Mozart à Rouen, travaux aux tournants
L’auditeur, arrivant à Rouen par sa gare de style Art Nouveau, a la surprise de découvrir la ville normande en travaux à chaque croisement et parvis. Il ne se doute pas encore que ces coups de pioches et marteaux introduisent justement ses pas vers un concert Mozart bâti autour de spiritualités parfois opposées mais unies autour d’un bien commun : l’Homme et le Constructeur. Laurence Equilbey s’attache à montrer le visage de Mozart, compositeur de musique sacrée d’appartenance maçonnique que la mort et la foi interrogent et impressionnent. En témoigne le Requiem bien sûr mais aussi la Maurerische Trauermusik, musique funèbre avec chœur d’hommes, écrite à la mémoire de deux frères de loge, une oeuvre profane d’initié où se retrouve, comme dans sa musique sacrée, une des caractéristiques du compositeur : son humanité.
Pour dessiner ce portrait faussement ambivalent, Laurence Equilbey a besoin d’outils à la hauteur de ses ambitions. Elle dispose cependant de forces musicales aux qualités disparates. Les couleurs et le son de l’Orchestre de l’Opéra de Rouen Normandie tirent les œuvres au programme vers un romantisme chaleureux. Les cordes manquent parfois de justesse et de rondeur (relativement à l'usage des cordes en boyau) mais les bois révèlent de belles qualités d’homogénéité et de phrasés, tandis que les cuivres ne manquent pas d’engagement. L’acoustique de la salle du Théâtre des Arts de Rouen n’est pas la plus propice aux contrastes dynamiques et rythmiques, il faut donc toute la fougue et la rigueur de la cheffe d’orchestre pour maintenir tempi et cohérences verticales et horizontales des lignes musicales.
La basse Andrea Mastroni a pour elle une belle rondeur sur toute la tessiture mais la couverture parfois excessive de la voix et la recherche de noirceur permanente compromet trop souvent la justesse. La puissance et la longueur de souffle sont pourtant bien présentes comme en témoigne le Tuba mirum. Ce potentiel le conduira peut-être vers d’autres répertoires plus propices à faire valoir ses qualités.
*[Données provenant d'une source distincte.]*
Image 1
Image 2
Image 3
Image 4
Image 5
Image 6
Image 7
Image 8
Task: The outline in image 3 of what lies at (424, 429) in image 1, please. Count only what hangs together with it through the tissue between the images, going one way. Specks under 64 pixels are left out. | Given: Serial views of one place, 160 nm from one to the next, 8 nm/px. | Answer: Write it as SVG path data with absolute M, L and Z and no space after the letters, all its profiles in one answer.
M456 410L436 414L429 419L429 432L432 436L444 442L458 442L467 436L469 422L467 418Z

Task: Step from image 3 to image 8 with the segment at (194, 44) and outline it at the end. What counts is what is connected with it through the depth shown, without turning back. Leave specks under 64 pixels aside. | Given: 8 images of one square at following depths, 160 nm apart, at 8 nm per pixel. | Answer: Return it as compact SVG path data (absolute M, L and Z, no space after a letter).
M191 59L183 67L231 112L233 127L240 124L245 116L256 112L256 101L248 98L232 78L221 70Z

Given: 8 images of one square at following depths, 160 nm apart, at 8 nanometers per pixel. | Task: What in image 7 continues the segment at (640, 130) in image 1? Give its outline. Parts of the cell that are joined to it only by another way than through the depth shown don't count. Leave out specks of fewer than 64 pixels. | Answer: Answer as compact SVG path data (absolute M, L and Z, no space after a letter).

L’alto Giuseppina Bridelli n’a que quelques phrases en dehors des quatuors pour laisser entendre un timbre sombre et argenté que l’écriture solistique du Requiem ne permet pas d’exprimer pleinement. Se devine néanmoins un tempérament et un sens de la ligne hérités de sa pratique assidue de la musique baroque. Le ténor Jonathan Abernethy semble en retrait et manque parfois de couleurs et de vigueur comme à l’attaque du Mors stupebit et natura et c’est vers la jeune soprano de 23 ans, Hélène Carpentier, que l'auditoire semble tourner l’oreille pour trouver la lumière vocale. Cette jeune artiste, Voix Nouvelle 2018, impressionne par sa sûreté musicale et technique, la longueur du souffle et la variété des phrasés apportant quelques touches baroquisantes, sur les attaques fermes et la souplesse de ligne d'une voix taillée et façonnée (ne manque qu’un sourire dans la voix et une forme de sérénité dans la présence scénique pour mener à l'agapé).
Le chœur accentus prouve quant à lui que même avec une minuscule à son nom, il reste une des phalanges majuscules du paysage musical français. L’engagement est technique, musical et humain pour tous ses chanteurs tout au long de cette soirée. Qualité de l’intonation et de la justesse, homogénéité des pupitres, précision et clarté dans les fugues ne seraient que gestes techniques s’ils n’étaient portés par cet investissement physique et spirituel du texte que les chanteurs du chœur donnent à tous les instants et ce, au service d’une expressivité musicale exempte d’expressionnisme inutile. Le travail de préparation du chef associé Christophe Grapperon permet aux membres du chœur accentus de réagir à la moindre sollicitation de Laurence Equilbey et leur donne une forme d’autonomie permettant à la cheffe d’orchestre de tracer son chemin interprétatif et spirituel sans heurts jusqu’au long silence final.
Le public, ravi, se manifeste avec un enthousiasme et une joie à la hauteur de ce qu’il a reçu. Pour terminer ce concert, comme en miroir au vieil homme de 35 ans écrivant son Requiem, les artistes interprètent le Tremendum, extrait des Litanies au vénérable Sacrement de l’autel, œuvre de jeunesse d’un apprenti génie de 14 ans. Les portes de ce temple musical construit en forme de portrait mozartien se referment. Le public reprend son chemin bien avant minuit et s’éparpille dans les rues de Rouen toujours en travaux mais éclairées d’une lumière nouvelle.